───── DATA IN THIS EXERCISE
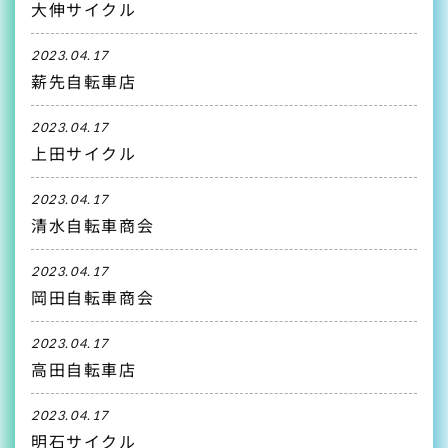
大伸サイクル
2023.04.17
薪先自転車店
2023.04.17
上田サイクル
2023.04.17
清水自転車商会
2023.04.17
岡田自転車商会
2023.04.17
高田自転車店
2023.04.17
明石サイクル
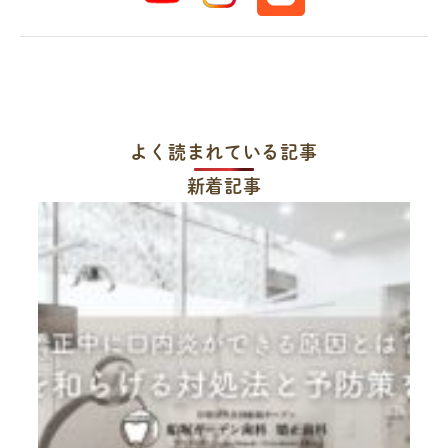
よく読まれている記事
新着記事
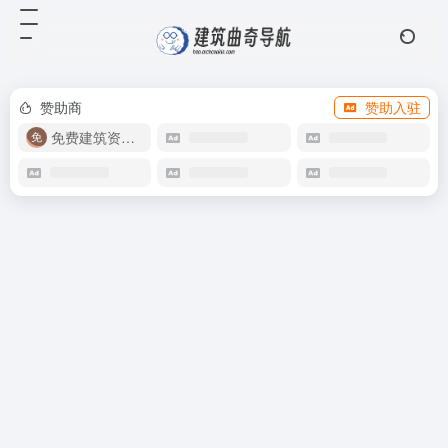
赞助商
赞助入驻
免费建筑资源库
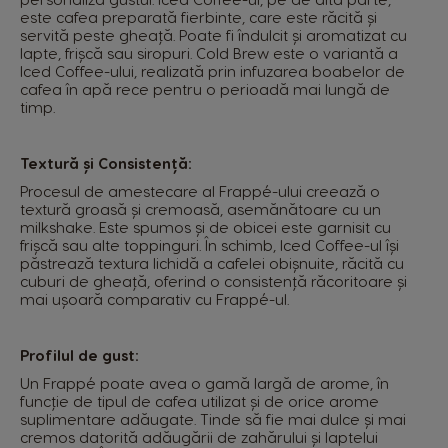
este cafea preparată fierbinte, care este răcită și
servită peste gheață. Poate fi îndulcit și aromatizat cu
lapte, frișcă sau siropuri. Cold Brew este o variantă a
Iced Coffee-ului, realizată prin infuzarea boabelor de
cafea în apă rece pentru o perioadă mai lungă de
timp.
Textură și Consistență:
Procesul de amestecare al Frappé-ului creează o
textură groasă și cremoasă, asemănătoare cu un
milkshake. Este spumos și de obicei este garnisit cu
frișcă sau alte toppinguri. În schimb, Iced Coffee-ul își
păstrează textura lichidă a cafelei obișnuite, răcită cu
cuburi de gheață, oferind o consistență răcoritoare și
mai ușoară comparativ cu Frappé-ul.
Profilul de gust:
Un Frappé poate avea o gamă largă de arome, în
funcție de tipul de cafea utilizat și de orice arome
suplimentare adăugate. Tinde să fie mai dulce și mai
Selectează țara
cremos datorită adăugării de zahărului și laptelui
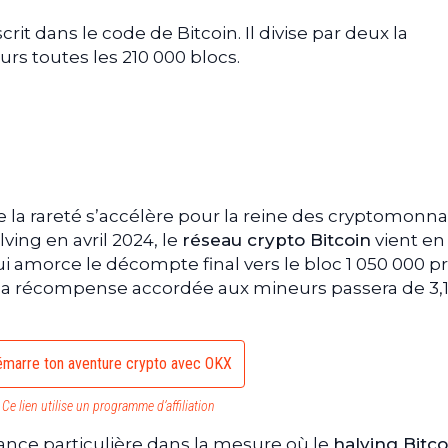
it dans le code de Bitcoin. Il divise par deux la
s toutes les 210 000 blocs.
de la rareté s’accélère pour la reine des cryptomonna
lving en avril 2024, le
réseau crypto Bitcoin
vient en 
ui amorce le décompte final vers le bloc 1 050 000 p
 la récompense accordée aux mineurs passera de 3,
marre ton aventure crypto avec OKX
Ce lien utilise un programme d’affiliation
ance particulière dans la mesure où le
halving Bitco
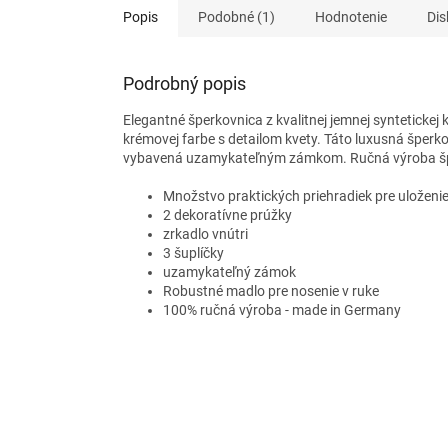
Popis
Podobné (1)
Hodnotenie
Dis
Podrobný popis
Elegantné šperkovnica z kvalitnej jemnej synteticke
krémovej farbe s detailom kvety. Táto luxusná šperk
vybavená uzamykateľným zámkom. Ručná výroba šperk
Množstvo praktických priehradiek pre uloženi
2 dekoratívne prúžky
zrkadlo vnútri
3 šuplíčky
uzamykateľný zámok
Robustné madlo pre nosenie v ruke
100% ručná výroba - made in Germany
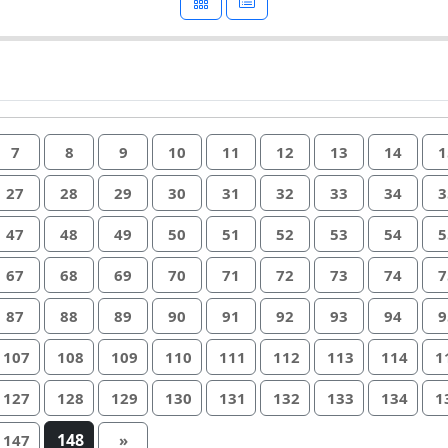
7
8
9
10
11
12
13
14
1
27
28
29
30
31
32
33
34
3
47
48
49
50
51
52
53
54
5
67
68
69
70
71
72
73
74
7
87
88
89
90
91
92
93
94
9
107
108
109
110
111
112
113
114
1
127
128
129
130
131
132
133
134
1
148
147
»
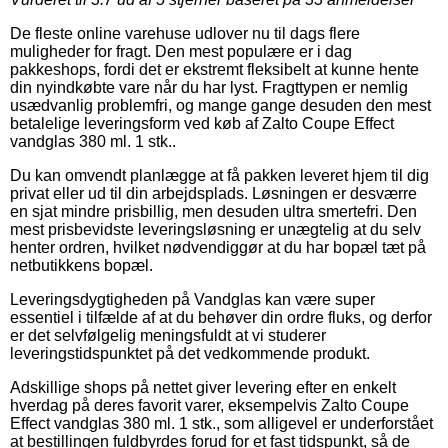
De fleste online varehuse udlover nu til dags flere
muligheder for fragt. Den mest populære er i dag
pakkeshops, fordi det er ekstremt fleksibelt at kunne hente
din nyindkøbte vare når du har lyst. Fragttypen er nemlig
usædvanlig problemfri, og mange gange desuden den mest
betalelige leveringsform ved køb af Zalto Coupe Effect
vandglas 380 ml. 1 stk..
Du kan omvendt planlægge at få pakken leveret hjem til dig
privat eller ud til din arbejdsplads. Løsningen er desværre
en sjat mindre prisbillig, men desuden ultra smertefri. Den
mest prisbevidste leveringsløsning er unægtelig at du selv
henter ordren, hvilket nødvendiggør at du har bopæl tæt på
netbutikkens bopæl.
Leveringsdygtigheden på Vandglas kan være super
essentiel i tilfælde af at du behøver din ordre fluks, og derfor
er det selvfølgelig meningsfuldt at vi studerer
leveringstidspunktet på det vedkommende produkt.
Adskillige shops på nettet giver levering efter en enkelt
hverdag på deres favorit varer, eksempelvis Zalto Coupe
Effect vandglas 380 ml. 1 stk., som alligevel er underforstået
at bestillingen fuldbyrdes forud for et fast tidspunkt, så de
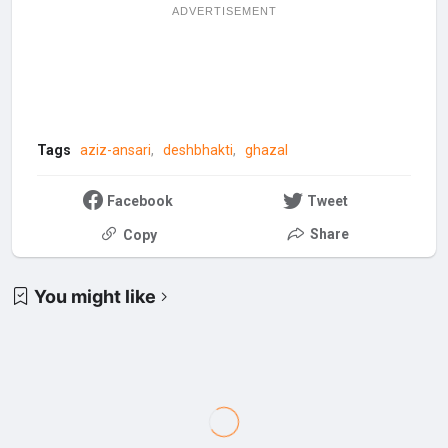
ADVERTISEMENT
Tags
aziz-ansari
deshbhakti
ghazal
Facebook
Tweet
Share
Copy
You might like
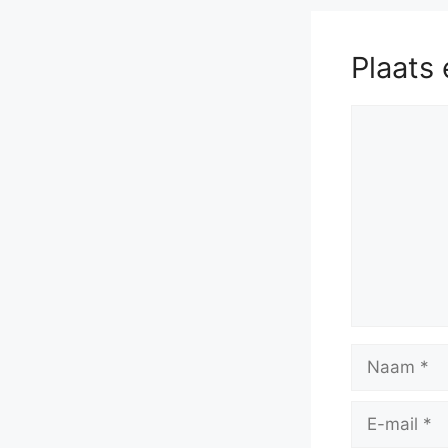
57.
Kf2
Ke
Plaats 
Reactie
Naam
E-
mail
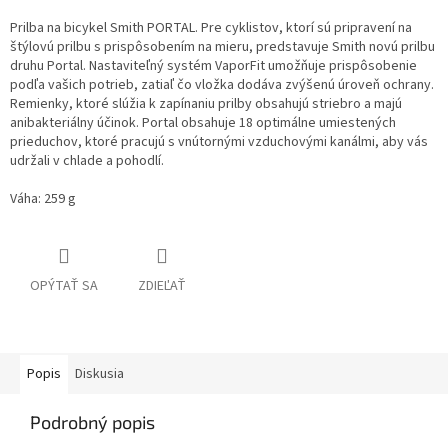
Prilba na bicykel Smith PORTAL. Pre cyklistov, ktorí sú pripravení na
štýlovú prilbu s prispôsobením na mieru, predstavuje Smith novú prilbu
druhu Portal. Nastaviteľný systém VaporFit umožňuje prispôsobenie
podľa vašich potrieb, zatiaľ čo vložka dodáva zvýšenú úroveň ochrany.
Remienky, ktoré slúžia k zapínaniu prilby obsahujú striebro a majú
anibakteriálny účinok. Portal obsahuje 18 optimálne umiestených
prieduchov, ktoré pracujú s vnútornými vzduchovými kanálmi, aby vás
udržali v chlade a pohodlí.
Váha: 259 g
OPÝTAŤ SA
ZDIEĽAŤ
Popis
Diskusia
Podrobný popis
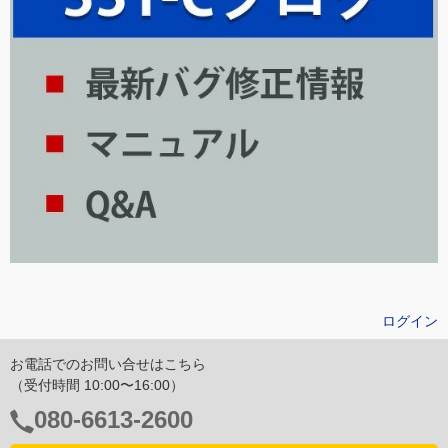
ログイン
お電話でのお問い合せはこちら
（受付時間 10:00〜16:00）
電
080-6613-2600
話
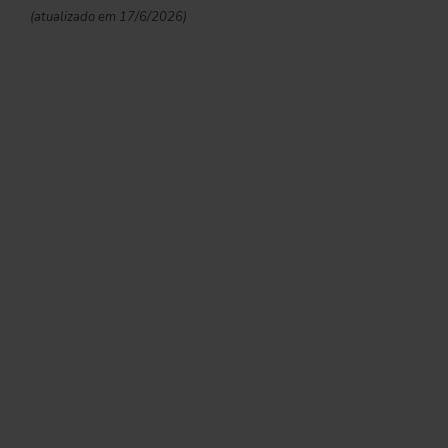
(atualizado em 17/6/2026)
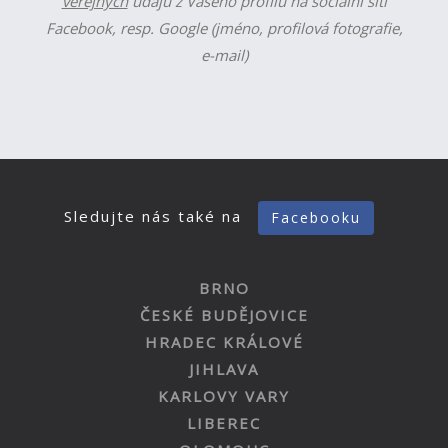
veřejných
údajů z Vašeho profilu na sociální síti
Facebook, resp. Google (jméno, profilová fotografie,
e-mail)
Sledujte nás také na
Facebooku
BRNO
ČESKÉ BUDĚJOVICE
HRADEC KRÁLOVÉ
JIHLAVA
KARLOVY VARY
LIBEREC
──────────
*YOUR OBJECTIVE:*
Copy out the text from the line containing "ADVERTISEMENT" through the end of the rows, keeping every line unchanged. Leave the pictures out.

*THE ANSWER:*
ADVERTISEMENT
Tags
aziz-ansari
deshbhakti
ghazal
Facebook
Tweet
Share
Copy
You might like
57.
Kf2
Ke
Plaats 
Reactie
Naam
E-
mail
Prilba na bicykel Smith PORTAL. Pre cyklistov, ktorí sú pripravení na
štýlovú prilbu s prispôsobením na mieru, predstavuje Smith novú prilbu
druhu Portal. Nastaviteľný systém VaporFit umožňuje prispôsobenie
podľa vašich potrieb, zatiaľ čo vložka dodáva zvýšenú úroveň ochrany.
Remienky, ktoré slúžia k zapínaniu prilby obsahujú striebro a majú
anibakteriálny účinok. Portal obsahuje 18 optimálne umiestených
prieduchov, ktoré pracujú s vnútornými vzduchovými kanálmi, aby vás
udržali v chlade a pohodlí.
Váha: 259 g
OPÝTAŤ SA
ZDIEĽAŤ
Popis
Diskusia
Podrobný popis
ログイン
お電話でのお問い合せはこちら
（受付時間 10:00〜16:00）
電
080-6613-2600
話
(atualizado em 17/6/2026)
veřejných
údajů z Vašeho profilu na sociální síti
Facebook, resp. Google (jméno, profilová fotografie,
e-mail)
Sledujte nás také na
Facebooku
BRNO
ČESKÉ BUDĚJOVICE
HRADEC KRÁLOVÉ
JIHLAVA
KARLOVY VARY
LIBEREC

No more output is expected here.